Having been a platoon commander in Iraq, I have been frightened. I know what it is like to sit behind barbed wire and concrete bunkers. It very quickly becomes “them and us”. It is easy to dehumanise the community outside the front gate. It is very easy if you are spat at, shouted at and abused, to go back with your men, your soldiers and your team and describe the situation as them and us. That is not an excuse for a platoon commander, a company commander or a commanding officer to say, “All bets are off; all rules can be ignored”. That is simply not right. We are there as officers and leaders of men to protect the weak, to uphold discipline and ensure decency on the street—irrespective of whether the communities are Catholic or Protestant. That is our job.
I could not go to Northern Ireland and undo history. That was not my job at 20 years of age. I was not going to allow myself to be blamed for history—something about which we need to be careful when it comes to the Saville inquiry. We cannot blame other generations and undo it as if it were an easy thing to do on “The X Factor”, for example. I knew, however, that if I stood by decency on the streets and did what was right by the people I was there to protect, we would go some way to ensuring peace.
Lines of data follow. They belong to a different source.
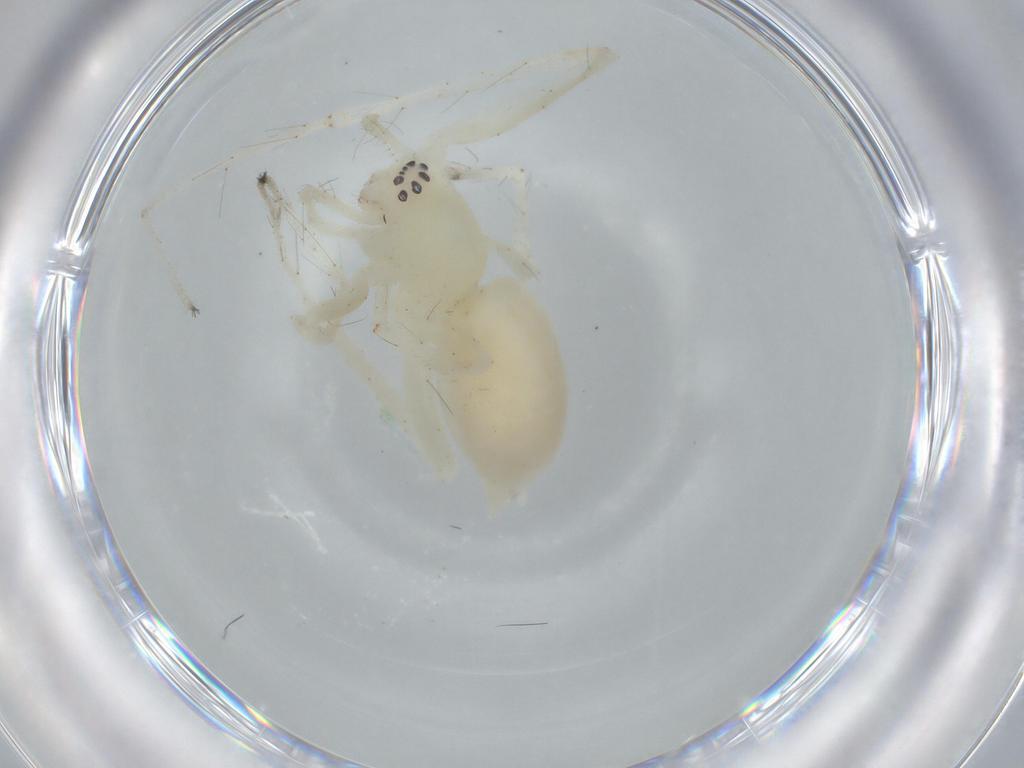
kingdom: Animalia
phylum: Arthropoda
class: Arachnida
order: Araneae
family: Anyphaenidae
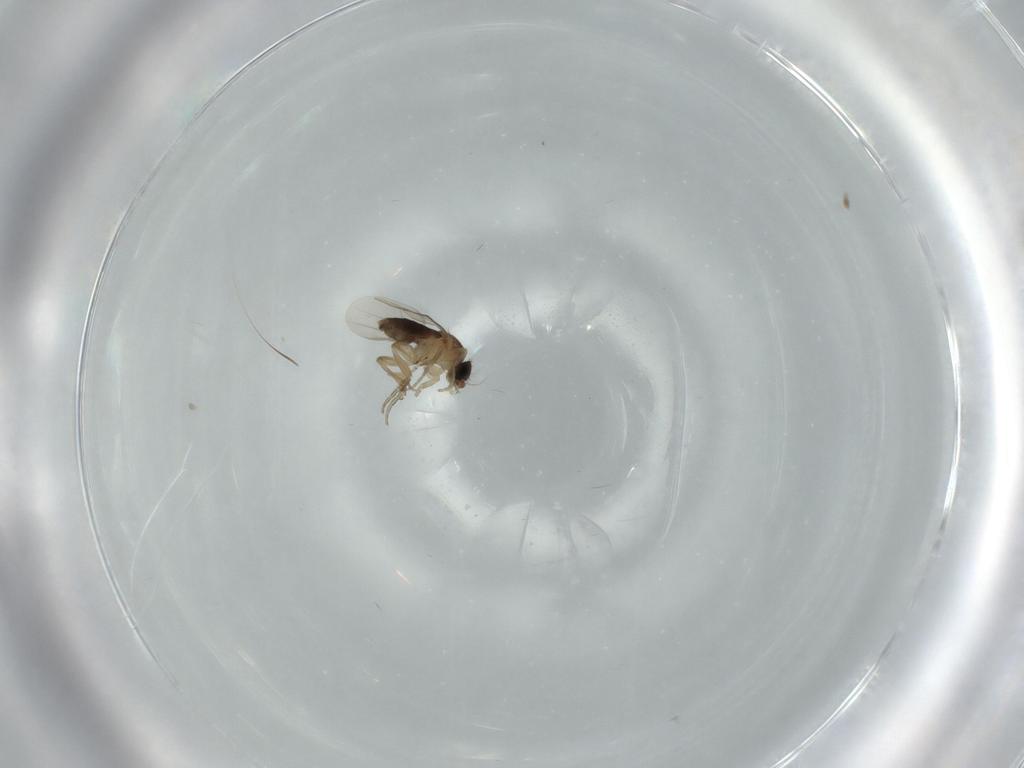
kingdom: Animalia
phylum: Arthropoda
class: Insecta
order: Diptera
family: Phoridae
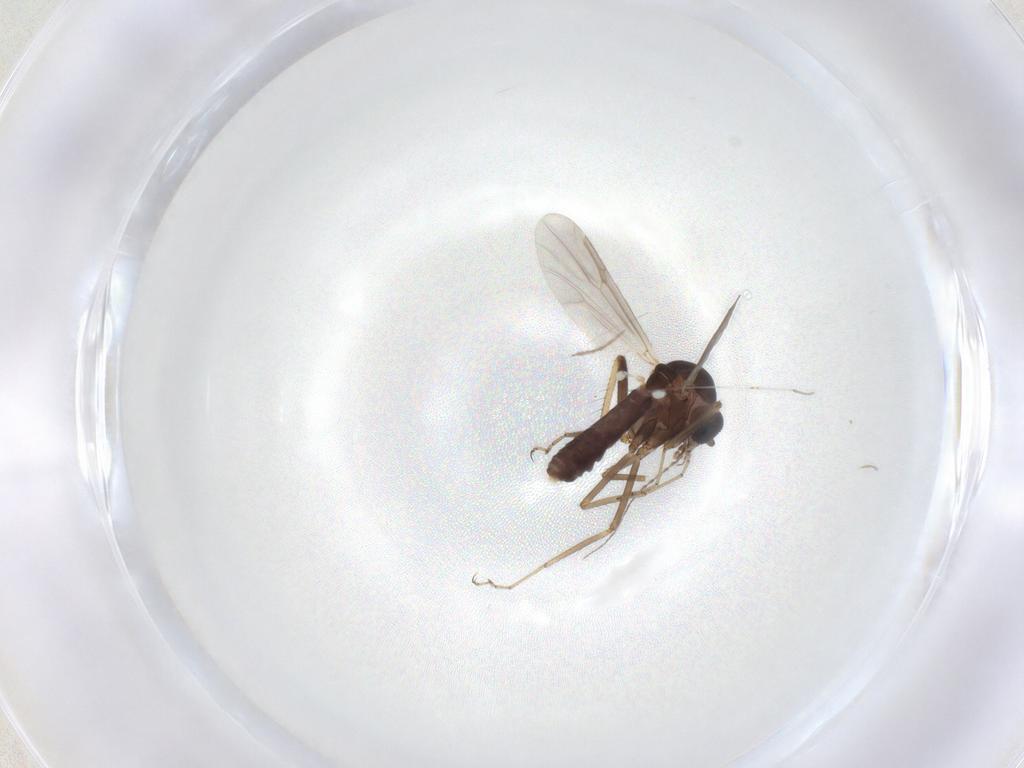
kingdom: Animalia
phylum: Arthropoda
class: Insecta
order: Diptera
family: Ceratopogonidae
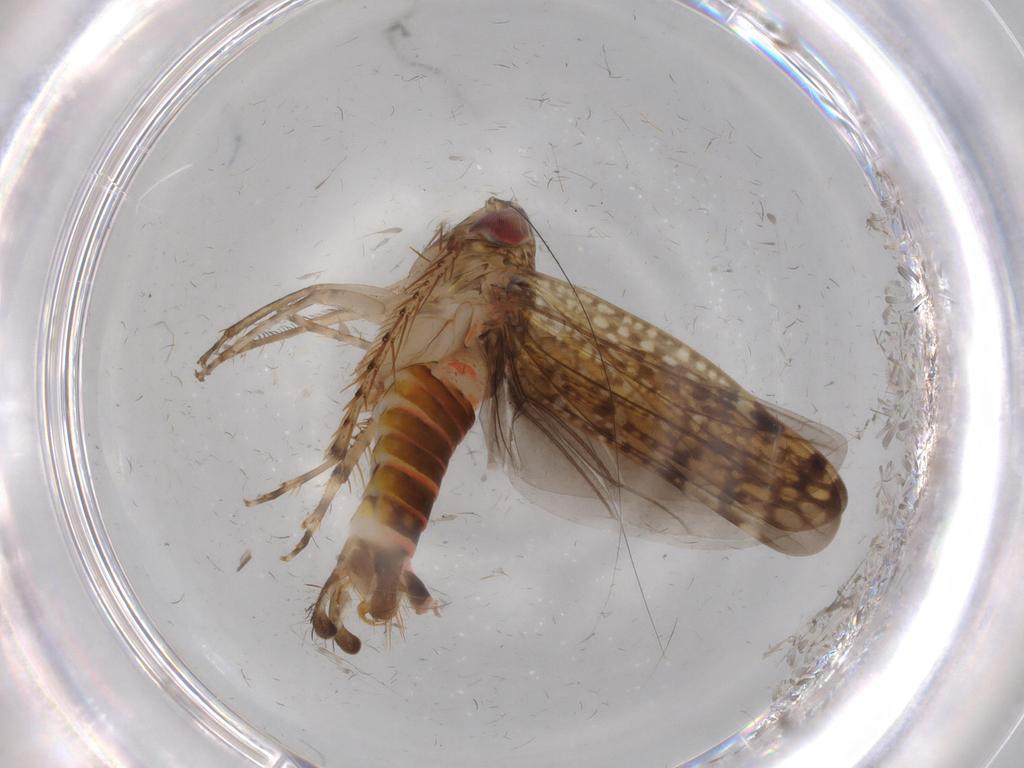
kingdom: Animalia
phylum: Arthropoda
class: Insecta
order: Hemiptera
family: Cicadellidae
What is very important from my point of view is that we carried the yellow card, which set out the rules of engagement on the streets of Northern Ireland. It is a good document; it has been finessed over the years, but remains a good document. It is interesting that the Saville report clearly says that no soldier involved in the shootings on that day would have had the authority to open fire if they had followed the yellow card issued to them for dealing with the troubles even at that time. These are good rules of engagement: they are clear and fair and require every soldier to take aimed shots. We should not ignore or excuse the facts by claiming that the environment or the context detracts from the responsibility of our soldiers. It is also the case that the same does not detract from the responsibility of paramilitaries. Every terrorist in Northern Ireland must take responsibility for what they did with a bomb, what they did with a rifle and what they did when they intimidated their communities.
I would like to pay tribute to the Social Democratic and Labour party in Northern Ireland, which throughout the troubles recognised the consequence of violence. Throughout it all, its members spoke up in communities where they themselves were intimidated by other republican parties that felt that they could use peace on the one hand, but could use violence on the other. We should not neglect to pay tribute to the parties that pursued peace on both sides throughout the peace agreement.
The real issue is the future. The former Secretary of State came to the Dispatch Box today to speak about the past. That is interesting, as when he was Secretary of State he rarely mentioned the Finucane or other inquiries and rarely raised issues about the past, which now seems to have come to the forefront. The real challenge is for the future and it revolves around whether we are going to move forward and accept devolution. Will Northern Ireland one day be prepared for a Sinn Fein First Minister? Other real questions are how to deal with dissidents and when we will say goodbye to the past.
We can argue about whether we should have one more inquiry, or two more, or four more, or five more or 10 more, but at the end of the day it will come down to three or four main points: paramilitaries killed innocent people; soldiers sometimes got involved in unlawful killings; and the innocent people of Northern Ireland suffered. How many more inquiries are just going to repeat the same points? The future is what counts—and that means peace, which is the only thing that will wash away the blood.